TRECHO DO TEXTO:
O navio de passageiros da Société Générale de Transports Maritimes à Vapeur (SGTM) foi construído na França e começou a navegar em 1871 A Société Génerale de Transports Maritimes à Vapeur (SGTM) foi fundada em Marselha (França) em 18 de março de 1865, com um capital de 20 milhões de francos. Sua constituição tinha por objetivo
imediato a execução de um contrato de transporte marítimo (a duração prevista desse contrato era de 13 anos) com a Companhia de Minas de Mokta e Hadid.
Estavam previstos nesse contrato o transporte anual de 120 mil toneladas de minério de ferro entre os portos de Bone (Argélia) e Marselha, Sete e Bouc, todos os três em território francês. Uma vez desembarcado em
solo do Hexágono, o minério de ferro seria transportado por ferrovia até as grandes usinas metalúrgicas do Sul e do centro da França.
A fim de poder realizar este contrato, a SGTM passou, imediatamente após sua criação ordens para o Estaleiro Forges et Chantiers de la Mediterranée para a construção de nove vapores a hélice, com casco de ferro e
com capacidade, cada um, para o transporte de 1.200 toneladas de minério.
Deveriam ser sólidos (visto a natureza da carga), econômicos e relativamente velozes para assegurar alta rotatividade entre os portos de embarque e desembarque.
Estes nove vapores receberam os nomes de Alsace, Auvergne, Artois, Bretagne, Dauphine, France-Comté, Lorraine, Normandie e Touraine, nomes estes em
homenagem às regiões da França assim também denominadas.
Estes vapores possuíam quatro mastros e maquinário instalado na popa (ré) – para permitir maior espaço de carga ao centro dos mesmos - e tonelagem próxima a 1.000 toneladas de arqueação bruta (tab).
O primeiro dos nove a ser entregue foi o Alsace, em janeiro de 1866.
Ao mesmo tempo em que se estabelecia a ligação Bone-Marselha em 1866, a direção geral da SGTM dirigia suas vistas para horizontes mais vastos.
Partindo do princípio de que, não existindo então nenhuma ligação de linha marítima regular entre portos do Mediterrâneo e a costa Leste da América do Sul (duas armadoras pioneiras, uma francesa, outra italiana,
haviam falido precedentemente), era chegada a hora da criação de uma rota Marselha-Rio de Janeiro-Buenos Aires.
Foram assim adquiridos, em segunda mão, quatro vapores, de dimensões médias para a época, todos de construção inglesa, aos quais foram dados os nomes de outras quatro regiões francesas: Bourgogne, Poitou,
Savoie e Picardie.

DADOS EXTRAÍDOS:

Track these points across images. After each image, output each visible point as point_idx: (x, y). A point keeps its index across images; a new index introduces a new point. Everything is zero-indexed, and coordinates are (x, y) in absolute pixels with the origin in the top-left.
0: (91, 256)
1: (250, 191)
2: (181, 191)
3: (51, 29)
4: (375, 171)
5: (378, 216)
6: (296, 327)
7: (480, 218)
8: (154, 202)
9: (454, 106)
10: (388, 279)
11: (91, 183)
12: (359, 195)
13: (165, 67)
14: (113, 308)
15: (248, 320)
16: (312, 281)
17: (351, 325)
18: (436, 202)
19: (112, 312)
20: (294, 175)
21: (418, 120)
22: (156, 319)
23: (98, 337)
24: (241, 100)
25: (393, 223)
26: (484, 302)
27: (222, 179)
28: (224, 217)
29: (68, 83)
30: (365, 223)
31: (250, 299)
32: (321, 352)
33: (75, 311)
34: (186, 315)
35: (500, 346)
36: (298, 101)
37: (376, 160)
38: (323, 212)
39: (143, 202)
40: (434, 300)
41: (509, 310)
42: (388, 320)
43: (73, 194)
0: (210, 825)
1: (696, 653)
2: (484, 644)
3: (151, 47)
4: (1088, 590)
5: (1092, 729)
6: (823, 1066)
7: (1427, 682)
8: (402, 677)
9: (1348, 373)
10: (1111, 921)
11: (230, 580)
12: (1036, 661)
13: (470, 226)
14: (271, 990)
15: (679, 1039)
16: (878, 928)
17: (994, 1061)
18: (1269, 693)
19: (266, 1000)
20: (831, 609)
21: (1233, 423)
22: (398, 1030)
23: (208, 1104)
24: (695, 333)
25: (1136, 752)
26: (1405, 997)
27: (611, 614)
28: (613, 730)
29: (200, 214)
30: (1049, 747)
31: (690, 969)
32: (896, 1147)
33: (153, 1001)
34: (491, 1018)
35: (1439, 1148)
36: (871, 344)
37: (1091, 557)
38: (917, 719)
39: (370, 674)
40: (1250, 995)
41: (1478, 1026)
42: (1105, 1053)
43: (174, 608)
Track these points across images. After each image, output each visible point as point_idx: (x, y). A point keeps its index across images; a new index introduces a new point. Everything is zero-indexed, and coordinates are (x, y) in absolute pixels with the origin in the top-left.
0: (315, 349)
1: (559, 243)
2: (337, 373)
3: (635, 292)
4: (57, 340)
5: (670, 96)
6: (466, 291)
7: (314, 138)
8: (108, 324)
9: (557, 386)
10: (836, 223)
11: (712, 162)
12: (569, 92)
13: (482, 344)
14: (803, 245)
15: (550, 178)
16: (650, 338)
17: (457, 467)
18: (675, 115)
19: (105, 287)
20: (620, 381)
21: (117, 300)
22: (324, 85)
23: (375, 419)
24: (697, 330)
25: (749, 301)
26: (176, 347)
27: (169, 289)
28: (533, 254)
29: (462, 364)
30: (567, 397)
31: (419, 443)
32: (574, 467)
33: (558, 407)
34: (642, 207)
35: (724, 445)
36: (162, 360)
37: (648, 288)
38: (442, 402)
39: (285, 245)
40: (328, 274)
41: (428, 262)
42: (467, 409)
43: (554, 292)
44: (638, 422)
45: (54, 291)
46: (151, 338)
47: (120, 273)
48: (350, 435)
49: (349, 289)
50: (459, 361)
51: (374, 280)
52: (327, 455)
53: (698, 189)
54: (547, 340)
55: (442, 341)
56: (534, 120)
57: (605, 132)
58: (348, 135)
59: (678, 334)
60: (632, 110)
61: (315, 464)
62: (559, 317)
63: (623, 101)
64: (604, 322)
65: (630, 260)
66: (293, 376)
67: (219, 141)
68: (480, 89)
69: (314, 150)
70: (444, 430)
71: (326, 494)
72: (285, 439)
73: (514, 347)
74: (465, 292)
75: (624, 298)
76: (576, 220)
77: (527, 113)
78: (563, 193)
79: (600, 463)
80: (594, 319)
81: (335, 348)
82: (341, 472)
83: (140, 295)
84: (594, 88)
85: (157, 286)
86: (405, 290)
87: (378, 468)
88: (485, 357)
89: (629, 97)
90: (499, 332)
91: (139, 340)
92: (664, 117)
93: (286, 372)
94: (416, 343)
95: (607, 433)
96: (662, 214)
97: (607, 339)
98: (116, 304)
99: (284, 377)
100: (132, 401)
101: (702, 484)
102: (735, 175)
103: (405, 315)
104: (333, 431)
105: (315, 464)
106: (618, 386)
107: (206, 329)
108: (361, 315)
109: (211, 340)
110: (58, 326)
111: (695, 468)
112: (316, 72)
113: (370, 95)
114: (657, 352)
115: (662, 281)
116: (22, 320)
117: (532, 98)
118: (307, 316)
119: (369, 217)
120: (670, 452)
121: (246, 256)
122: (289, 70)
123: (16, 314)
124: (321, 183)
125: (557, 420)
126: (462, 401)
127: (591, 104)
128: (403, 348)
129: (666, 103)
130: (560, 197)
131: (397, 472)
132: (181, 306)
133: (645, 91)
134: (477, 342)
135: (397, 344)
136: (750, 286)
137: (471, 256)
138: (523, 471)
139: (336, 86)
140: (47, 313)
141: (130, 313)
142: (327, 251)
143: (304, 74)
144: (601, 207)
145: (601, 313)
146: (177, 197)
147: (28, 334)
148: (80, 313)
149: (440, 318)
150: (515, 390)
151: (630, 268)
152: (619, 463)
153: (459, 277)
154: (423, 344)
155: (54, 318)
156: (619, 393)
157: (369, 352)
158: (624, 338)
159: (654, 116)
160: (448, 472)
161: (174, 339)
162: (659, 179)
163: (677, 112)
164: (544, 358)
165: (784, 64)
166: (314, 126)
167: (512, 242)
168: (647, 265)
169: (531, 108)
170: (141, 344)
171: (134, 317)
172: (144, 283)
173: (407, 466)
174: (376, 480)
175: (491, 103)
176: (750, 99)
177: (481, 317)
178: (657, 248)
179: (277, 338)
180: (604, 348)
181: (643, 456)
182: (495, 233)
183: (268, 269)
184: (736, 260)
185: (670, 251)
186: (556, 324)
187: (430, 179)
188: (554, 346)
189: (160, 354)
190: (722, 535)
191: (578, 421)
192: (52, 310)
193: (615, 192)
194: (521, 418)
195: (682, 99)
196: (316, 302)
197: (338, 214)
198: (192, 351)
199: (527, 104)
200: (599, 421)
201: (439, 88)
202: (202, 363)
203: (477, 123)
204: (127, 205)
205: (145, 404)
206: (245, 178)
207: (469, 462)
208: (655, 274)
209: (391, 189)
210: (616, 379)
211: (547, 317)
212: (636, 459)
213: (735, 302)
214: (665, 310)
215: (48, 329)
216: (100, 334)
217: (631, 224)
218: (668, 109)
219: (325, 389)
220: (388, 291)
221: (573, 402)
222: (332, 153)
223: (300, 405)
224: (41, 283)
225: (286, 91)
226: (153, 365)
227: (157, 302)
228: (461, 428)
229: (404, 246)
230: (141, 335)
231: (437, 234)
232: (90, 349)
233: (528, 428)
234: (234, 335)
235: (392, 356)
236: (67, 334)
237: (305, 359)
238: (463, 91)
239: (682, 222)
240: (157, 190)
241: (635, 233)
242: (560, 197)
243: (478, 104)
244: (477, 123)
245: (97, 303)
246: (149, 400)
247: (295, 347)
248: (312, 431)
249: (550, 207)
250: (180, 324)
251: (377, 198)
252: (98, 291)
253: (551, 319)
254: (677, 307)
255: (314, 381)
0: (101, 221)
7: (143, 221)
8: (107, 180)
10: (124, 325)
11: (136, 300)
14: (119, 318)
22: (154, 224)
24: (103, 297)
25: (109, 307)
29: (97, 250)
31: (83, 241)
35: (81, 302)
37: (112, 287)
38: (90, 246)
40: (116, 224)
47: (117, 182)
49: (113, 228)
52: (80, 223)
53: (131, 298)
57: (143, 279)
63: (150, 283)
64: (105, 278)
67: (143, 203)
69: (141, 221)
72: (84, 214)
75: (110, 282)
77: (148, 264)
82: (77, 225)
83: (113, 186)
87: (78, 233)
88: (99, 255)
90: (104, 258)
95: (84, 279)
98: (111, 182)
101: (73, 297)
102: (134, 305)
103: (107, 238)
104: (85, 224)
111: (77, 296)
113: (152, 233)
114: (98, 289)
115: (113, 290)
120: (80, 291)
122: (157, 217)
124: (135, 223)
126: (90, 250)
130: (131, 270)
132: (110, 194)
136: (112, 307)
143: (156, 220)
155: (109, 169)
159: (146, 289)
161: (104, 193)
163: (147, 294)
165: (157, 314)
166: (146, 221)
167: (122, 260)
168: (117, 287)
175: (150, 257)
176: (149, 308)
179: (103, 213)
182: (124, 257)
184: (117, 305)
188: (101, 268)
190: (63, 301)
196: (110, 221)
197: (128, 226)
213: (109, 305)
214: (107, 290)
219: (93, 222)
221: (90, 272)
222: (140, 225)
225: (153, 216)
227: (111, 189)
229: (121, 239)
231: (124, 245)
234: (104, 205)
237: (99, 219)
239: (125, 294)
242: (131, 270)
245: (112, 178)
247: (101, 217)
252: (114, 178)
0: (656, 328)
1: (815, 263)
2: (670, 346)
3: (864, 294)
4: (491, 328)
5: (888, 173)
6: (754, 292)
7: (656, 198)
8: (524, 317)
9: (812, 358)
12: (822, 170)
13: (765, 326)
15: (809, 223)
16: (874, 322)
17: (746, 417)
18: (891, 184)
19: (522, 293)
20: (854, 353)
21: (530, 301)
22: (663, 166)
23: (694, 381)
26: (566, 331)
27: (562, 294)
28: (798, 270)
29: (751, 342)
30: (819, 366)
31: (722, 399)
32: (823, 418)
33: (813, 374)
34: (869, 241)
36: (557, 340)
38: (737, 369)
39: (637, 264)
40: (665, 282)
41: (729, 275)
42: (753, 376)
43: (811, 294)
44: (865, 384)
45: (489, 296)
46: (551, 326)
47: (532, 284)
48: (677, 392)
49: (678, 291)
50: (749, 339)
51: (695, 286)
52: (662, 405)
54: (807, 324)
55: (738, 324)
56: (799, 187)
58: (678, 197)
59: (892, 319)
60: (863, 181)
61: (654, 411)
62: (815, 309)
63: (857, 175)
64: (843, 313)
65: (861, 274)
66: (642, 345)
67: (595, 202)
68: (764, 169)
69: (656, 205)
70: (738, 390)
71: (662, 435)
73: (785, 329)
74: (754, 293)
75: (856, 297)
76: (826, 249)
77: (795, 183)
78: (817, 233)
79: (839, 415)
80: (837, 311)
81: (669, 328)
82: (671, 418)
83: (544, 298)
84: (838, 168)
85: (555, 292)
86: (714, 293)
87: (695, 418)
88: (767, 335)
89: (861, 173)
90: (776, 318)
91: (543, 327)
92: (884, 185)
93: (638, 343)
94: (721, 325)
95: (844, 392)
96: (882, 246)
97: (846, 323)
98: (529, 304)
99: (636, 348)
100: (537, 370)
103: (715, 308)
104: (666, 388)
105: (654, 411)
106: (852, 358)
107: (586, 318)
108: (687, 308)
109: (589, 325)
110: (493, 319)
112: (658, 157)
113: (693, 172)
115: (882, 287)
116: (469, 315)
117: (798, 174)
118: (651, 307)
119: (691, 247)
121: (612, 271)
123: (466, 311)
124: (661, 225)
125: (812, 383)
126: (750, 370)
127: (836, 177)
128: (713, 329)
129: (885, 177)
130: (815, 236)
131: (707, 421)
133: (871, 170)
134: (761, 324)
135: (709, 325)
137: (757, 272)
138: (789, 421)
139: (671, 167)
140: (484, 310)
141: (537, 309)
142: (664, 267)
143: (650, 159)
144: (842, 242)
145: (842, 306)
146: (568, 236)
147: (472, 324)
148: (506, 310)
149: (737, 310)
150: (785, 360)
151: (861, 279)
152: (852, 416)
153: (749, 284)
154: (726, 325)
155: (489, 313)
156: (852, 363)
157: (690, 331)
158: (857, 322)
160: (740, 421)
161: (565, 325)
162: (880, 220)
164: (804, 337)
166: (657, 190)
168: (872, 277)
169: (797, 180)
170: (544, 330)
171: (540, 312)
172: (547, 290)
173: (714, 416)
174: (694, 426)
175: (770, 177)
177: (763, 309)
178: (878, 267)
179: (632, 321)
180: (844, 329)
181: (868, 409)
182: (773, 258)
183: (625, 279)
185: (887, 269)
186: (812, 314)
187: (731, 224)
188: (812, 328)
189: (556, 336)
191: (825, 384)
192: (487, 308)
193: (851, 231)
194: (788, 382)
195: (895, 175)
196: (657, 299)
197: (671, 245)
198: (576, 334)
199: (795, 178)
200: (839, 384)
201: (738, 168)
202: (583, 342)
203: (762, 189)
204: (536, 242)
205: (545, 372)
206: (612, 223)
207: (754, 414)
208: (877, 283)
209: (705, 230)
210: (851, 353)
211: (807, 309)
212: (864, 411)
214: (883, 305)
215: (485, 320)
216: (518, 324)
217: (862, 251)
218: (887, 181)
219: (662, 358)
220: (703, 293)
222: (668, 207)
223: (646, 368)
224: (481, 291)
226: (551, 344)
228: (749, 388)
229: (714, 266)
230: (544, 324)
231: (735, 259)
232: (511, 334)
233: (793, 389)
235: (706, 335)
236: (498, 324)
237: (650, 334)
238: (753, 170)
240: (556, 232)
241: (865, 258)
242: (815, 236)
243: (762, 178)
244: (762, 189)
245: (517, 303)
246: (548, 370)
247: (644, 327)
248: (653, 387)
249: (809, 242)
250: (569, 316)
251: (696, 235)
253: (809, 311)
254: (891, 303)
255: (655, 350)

O QUE FAZER:
(1) No trecho sobre a SGTM, qual dos nove vapores foi entregue primeiro e em que data?
(2) Transcreva a parte do trecho sobre a SGTM entre "A fim de poder" e "toneladas de minério.", inclusive.

RESPOSTAS:
(1) O Alsace, entregue em janeiro de 1866.

(2)
A fim de poder realizar este contrato, a SGTM passou, imediatamente após sua criação ordens para o Estaleiro Forges et Chantiers de la Mediterranée para a construção de nove vapores a hélice, com casco de ferro e
com capacidade, cada um, para o transporte de 1.200 toneladas de minério.